_Record excerpts_.
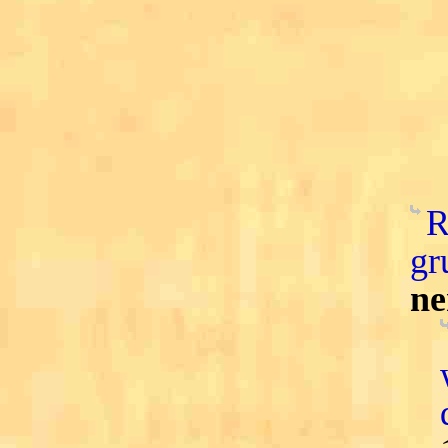
R
gr
ne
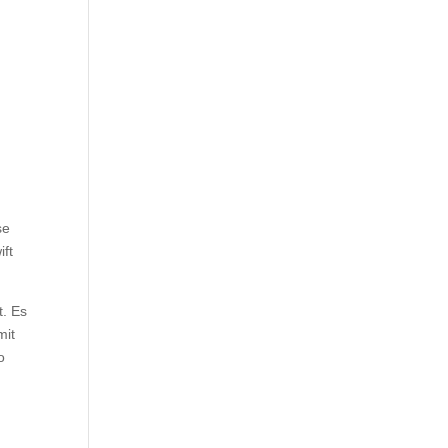
se
ift
t. Es
mit
o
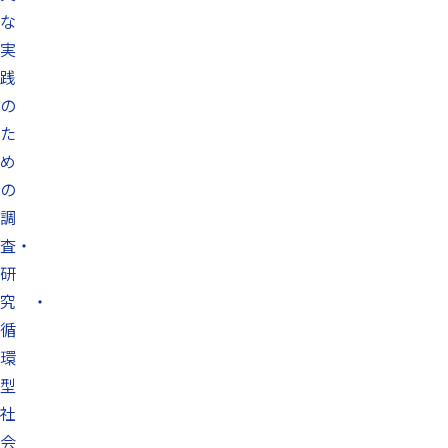
な
実
践
の
た
め
の
調
査・
研
究 ・
循
環
型
社
会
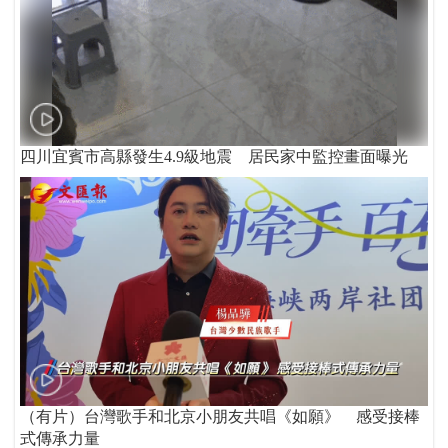
四川宜賓市高縣發生4.9級地震 居民家中監控畫面曝光
（有片）台灣歌手和北京小朋友共唱《如願》 感受接棒
式傳承力量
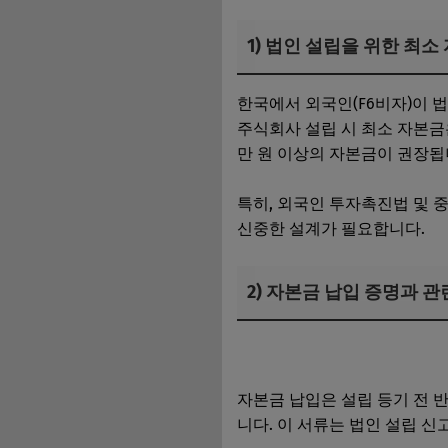
1) 법인 설립을 위한 최
한국에서 외국인(F6비자)이 
주식회사 설립 시 최소 자본금
만 원 이상의 자본금이 권장됩
특히, 외국인 투자촉진법 및 
신중한 설계가 필요합니다.
2) 자본금 납입 증명과 
법인 회생 절차 총정리｜계열사
자본금 납입은 설립 등기 전 
니다. 이 서류는 법인 설립 신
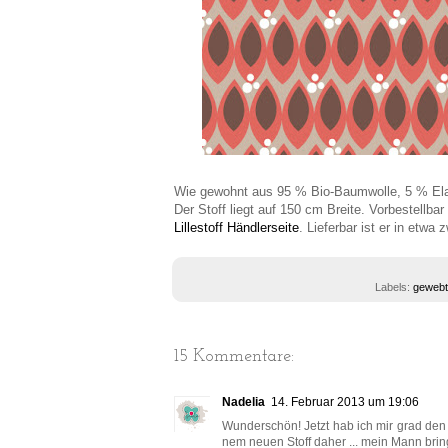
Wie gewohnt aus 95 % Bio-Baumwolle, 5 % Elas
Der Stoff liegt auf 150 cm Breite. Vorbestell
Lillestoff Händlerseite
. Lieferbar ist er in etwa
Labels:
gewebt
15 Kommentare:
Nadelia
14. Februar 2013 um 19:06
Wunderschön! Jetzt hab ich mir grad den 
nem neuen Stoff daher ... mein Mann brin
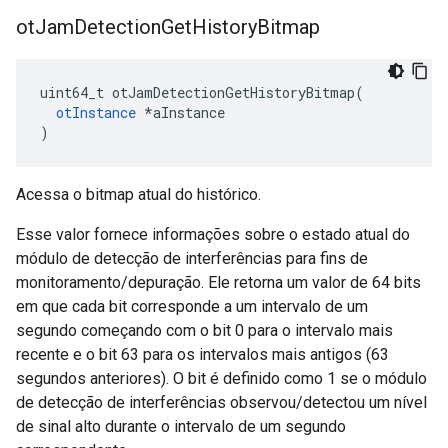
ot
Jam
Detection
Get
History
Bitmap
uint64_t otJamDetectionGetHistoryBitmap
(
otInstance
*
aInstance
)
Acessa o bitmap atual do histórico.
Esse valor fornece informações sobre o estado atual do
módulo de detecção de interferências para fins de
monitoramento/depuração. Ele retorna um valor de 64 bits
em que cada bit corresponde a um intervalo de um
segundo começando com o bit 0 para o intervalo mais
recente e o bit 63 para os intervalos mais antigos (63
segundos anteriores). O bit é definido como 1 se o módulo
de detecção de interferências observou/detectou um nível
de sinal alto durante o intervalo de um segundo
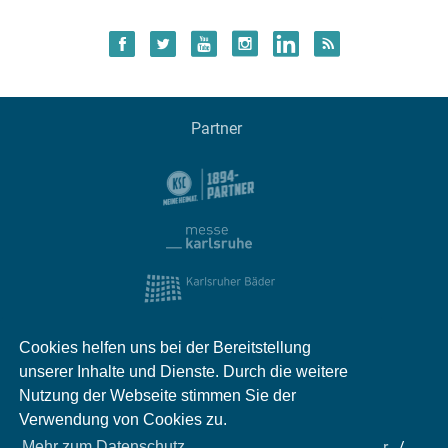
Partner
Cookies helfen uns bei der Bereitstellung
unserer Inhalte und Dienste. Durch die weitere
Nutzung der Webseite stimmen Sie der
Verwendung von Cookies zu.
Impressum
Kontakt
Datenschutz
Partner
Mehr zum Datenschutz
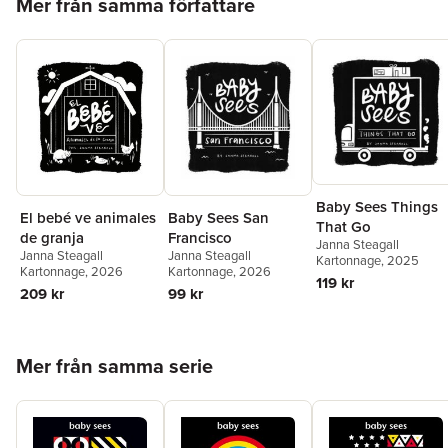
Mer från samma författare
Baby Sees Things
El bebé ve animales
Baby Sees San
That Go
de granja
Francisco
Janna Steagall
Janna Steagall
Janna Steagall
Kartonnage
, 2025
Kartonnage
, 2026
Kartonnage
, 2026
119 kr
209 kr
99 kr
Hoppa över listan
Mer från samma serie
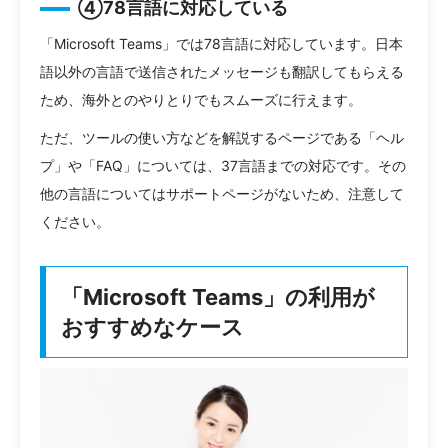
④78言語に対応している
「Microsoft Teams」では78言語に対応しています。日本
語以外の言語で送信されたメッセージも翻訳してもらえる
ため、海外とのやりとりでもスムーズに行えます。
ただ、ツールの使い方などを解説するページである「ヘル
プ」や「FAQ」については、37言語までの対応です。その
他の言語についてはサポートページがないため、注意して
ください。
「Microsoft Teams」の利用が
おすすめなケース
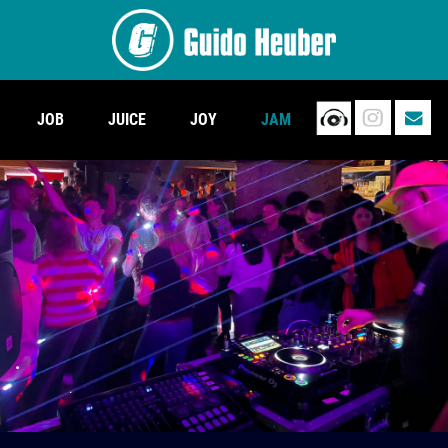
JOB
JUICE
JOY
JAM
.
.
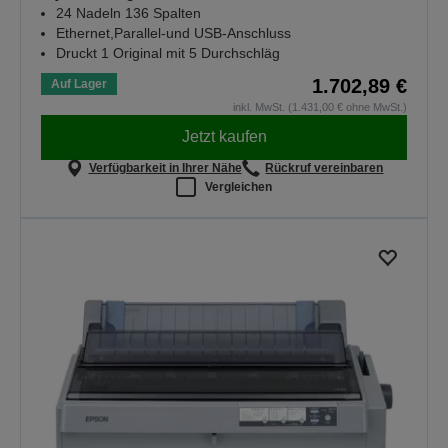
24 Nadeln 136 Spalten
Ethernet,Parallel-und USB-Anschluss
Druckt 1 Original mit 5 Durchschläg
1.702,89 €
Auf Lager
inkl. MwSt. (1.431,00 € ohne MwSt.)
Jetzt kaufen
Verfügbarkeit in Ihrer Nähe
Rückruf vereinbaren
Vergleichen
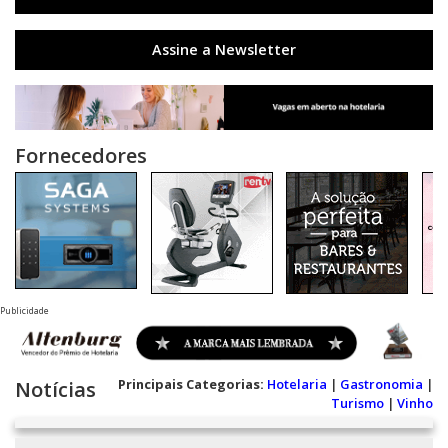
Assine a Newsletter
Fornecedores
Publicidade
Principais Categorias:
Hotelaria
|
Gastronomia
|
Notícias
Turismo
|
Vinho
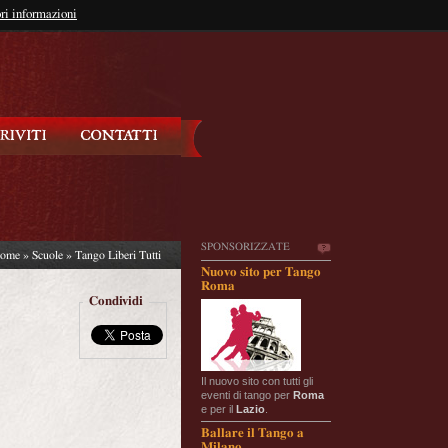
so?
ri informazioni
oppure
Iscriviti
SPONSORIZZATE
ome
»
Scuole
» Tango Liberi Tutti
Nuovo sito per Tango
Roma
Condividi
Il nuovo sito con tutti gli
eventi di tango per
Roma
e per il
Lazio
.
Ballare il Tango a
Milano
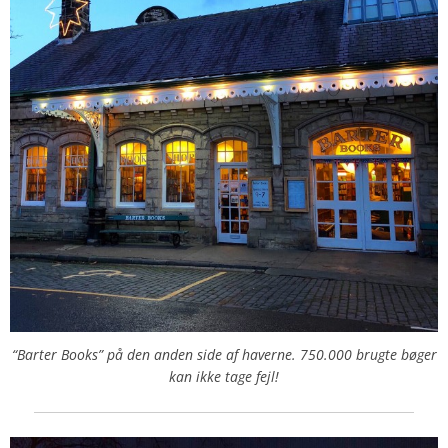
“Barter Books” på den anden side af haverne. 750.000 brugte bøger
kan ikke tage fejl!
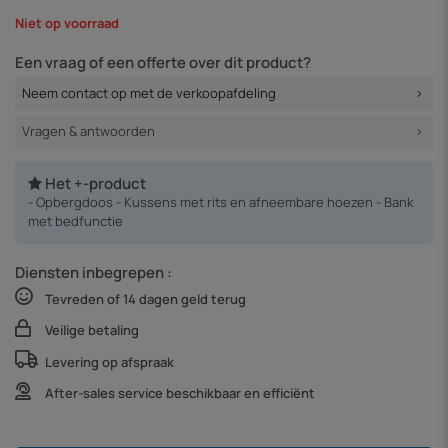
Niet op voorraad
Een vraag of een offerte over dit product?
Neem contact op met de verkoopafdeling
Vragen & antwoorden
Het +-product
- Opbergdoos - Kussens met rits en afneembare hoezen - Bank
met bedfunctie
Diensten inbegrepen :
Tevreden of 14 dagen geld terug
Veilige betaling
Levering op afspraak
After-sales service beschikbaar en efficiënt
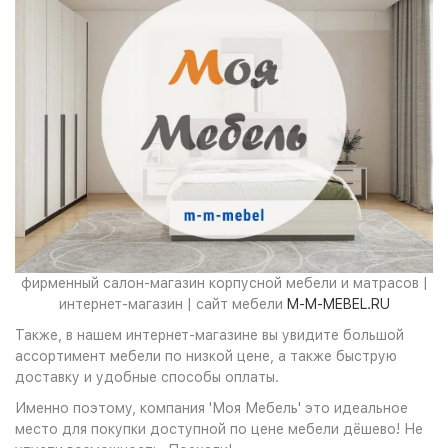
фирменный салон-магазин корпусной мебели и матрасов |
интернет-магазин | сайт мебели
M-M-MEBEL.RU
Также, в нашем интернет-магазине вы увидите большой
ассортимент мебели по низкой цене, а также быструю
доставку и удобные способы оплаты.
Именно поэтому, компания 'Моя Мебель' это идеальное
место для покупки доступной по цене мебели дёшево! Не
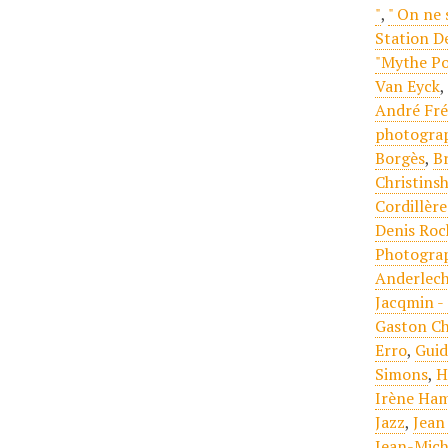
"
,
" On ne 
Station D
"Mythe Po
Van Eyck
André Fré
photogra
Borgès
,
B
Christins
Cordillèr
Denis Roc
Photogra
Anderlec
Jacqmin -
Gaston Ch
Erro
,
Guid
Simons
,
H
Irène Ham
Jazz
,
Jean 
Jean-Mich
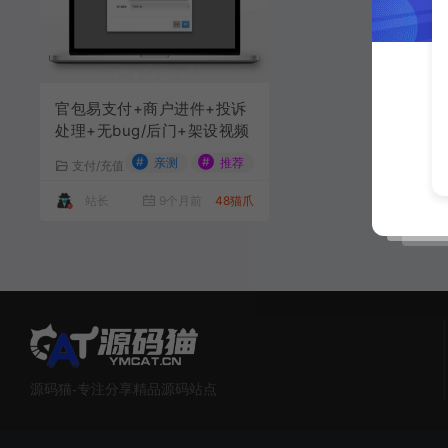
官包易支付+商户进件+投诉
处理+无bug/后门+架设视频
#
#
亲测
推荐
支付/充值
站长
9个月前
48猫爪
源码猫-专注分享精品源码站点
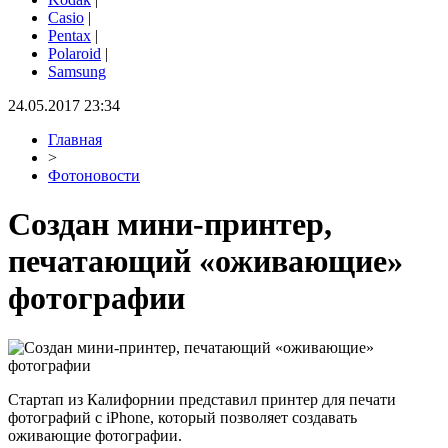
Casio
|
Pentax
|
Polaroid
|
Samsung
24.05.2017 23:34
Главная
>
Фотоновости
Создан мини-принтер,
печатающий «оживающие»
фотографии
Стартап из Калифорнии представил принтер для печати
фотографий с iPhone, который позволяет создавать
оживающие фотографии.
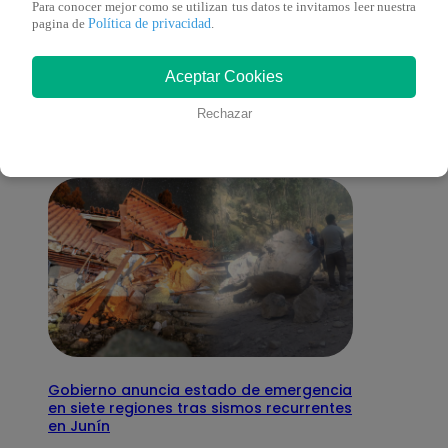
Para conocer mejor como se utilizan tus datos te invitamos leer nuestra
Política de privacidad
pagina de
.
También te puede
Aceptar Cookies
interesar
Rechazar
Gobierno anuncia estado de emergencia
en siete regiones tras sismos recurrentes
en Junín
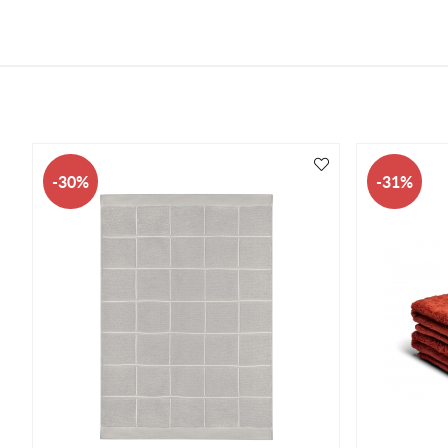
30
31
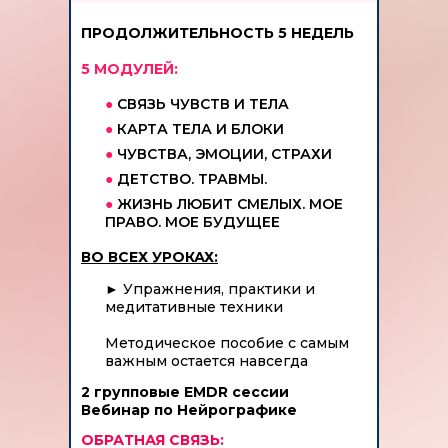
ПРОДОЛЖИТЕЛЬНОСТЬ 5 НЕДЕЛЬ
5 МОДУЛЕЙ:
●
СВЯЗЬ ЧУВСТВ И ТЕЛА
●
КАРТА ТЕЛА И БЛОКИ
●
ЧУВСТВА, ЭМОЦИИ, СТРАХИ
●
ДЕТСТВО. ТРАВМЫ.
●
ЖИЗНЬ ЛЮБИТ СМЕЛЫХ. МОЕ
ПРАВО. МОЕ БУДУЩЕЕ
ВО ВСЕХ УРОКАХ:
►
Упражнения, практики и
медитативные техники
Методическое пособие с самым
важным остается навсегда
2 групповые EMDR сессии
Вебинар по Нейрографике
ОБРАТНАЯ СВЯЗЬ:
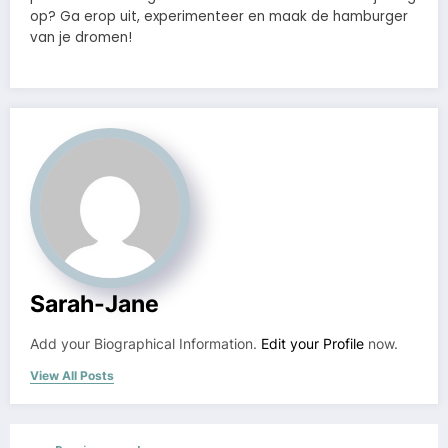
op? Ga erop uit, experimenteer en maak de hamburger
van je dromen!
Sarah-Jane
Add your Biographical Information.
Edit your Profile
now.
View All Posts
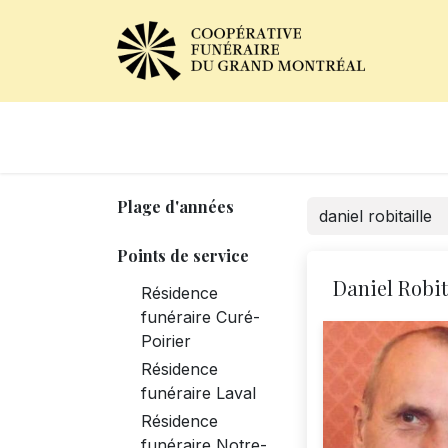
Avis de décès
Services of
Plage d'années
Points de service
Daniel Robit
Résidence
funéraire Curé-
Poirier
Résidence
funéraire Laval
Résidence
funéraire Notre-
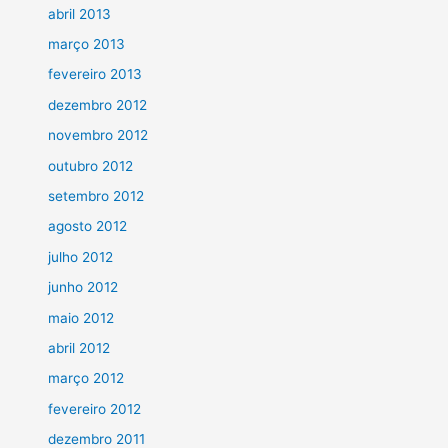
abril 2013
março 2013
fevereiro 2013
dezembro 2012
novembro 2012
outubro 2012
setembro 2012
agosto 2012
julho 2012
junho 2012
maio 2012
abril 2012
março 2012
fevereiro 2012
dezembro 2011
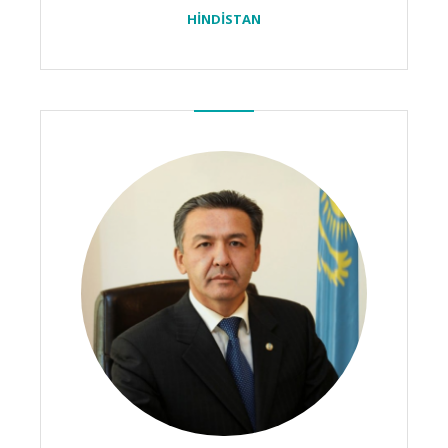
HİNDİSTAN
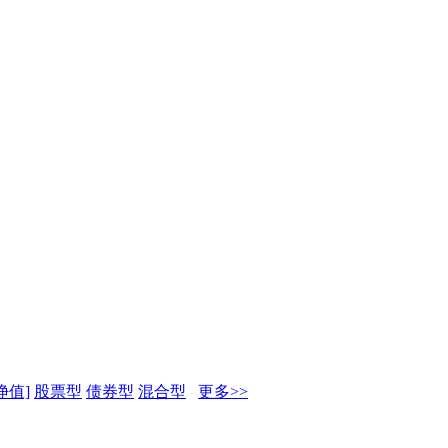
净值]
股票型
债券型
混合型
更多>>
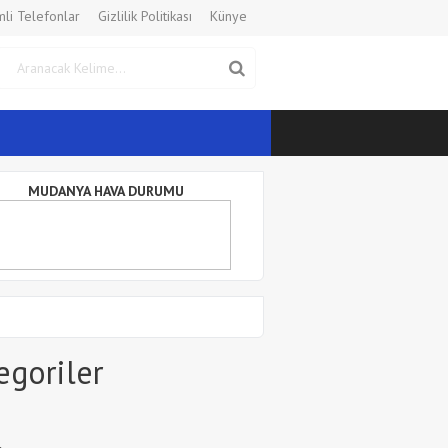
li Telefonlar
Gizlilik Politikası
Künye
MUDANYA HAVA DURUMU
egoriler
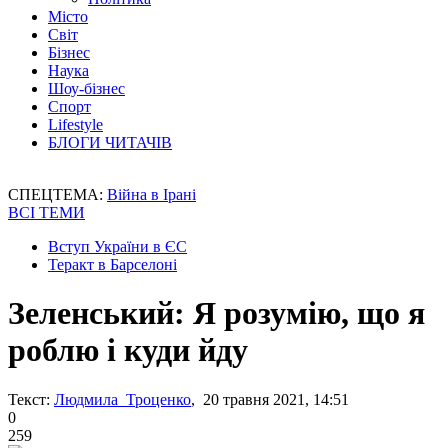
Місто
Світ
Бізнес
Наука
Шоу-бізнес
Спорт
Lifestyle
БЛОГИ ЧИТАЧІВ
СПЕЦТЕМА:
Війна в Ірані
ВСІ ТЕМИ
Вступ України в ЄС
Теракт в Барселоні
Зеленський: Я розумію, що я
роблю і куди йду
Текст:
Людмила Троценко
, 20 травня 2021, 14:51
0
259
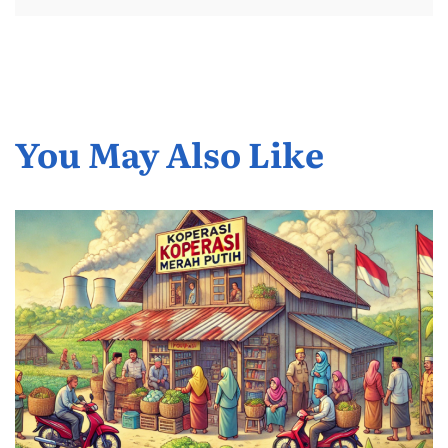
You May Also Like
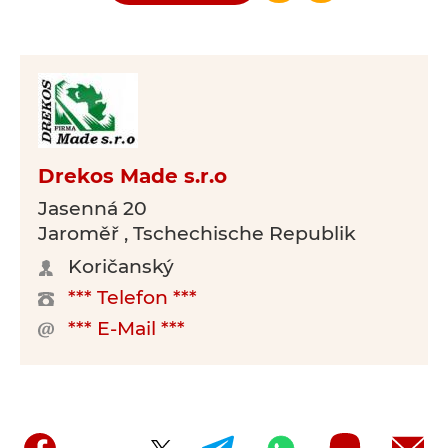
Drekos Made s.r.o
Jasenná 20
Jaroměř , Tschechische Republik
Koričanský
*** Telefon ***
*** E-Mail ***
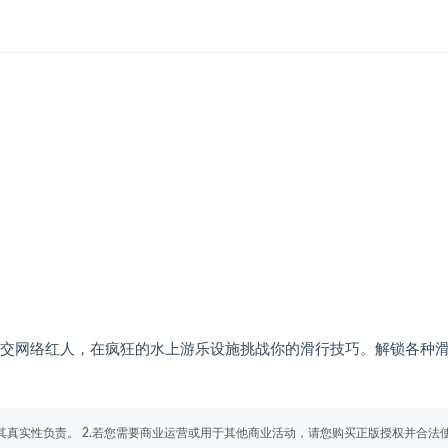
社交网络红人，在疯狂的水上游乐设施挑战你的滑行技巧。解锁各种
其真实性负责。 2.若您需要商业运营或用于其他商业活动，请您购买正版授权并合法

_Job_. Using the listing, say how many lines include the word "funéraire", and add nothing else.

_Output below_. 3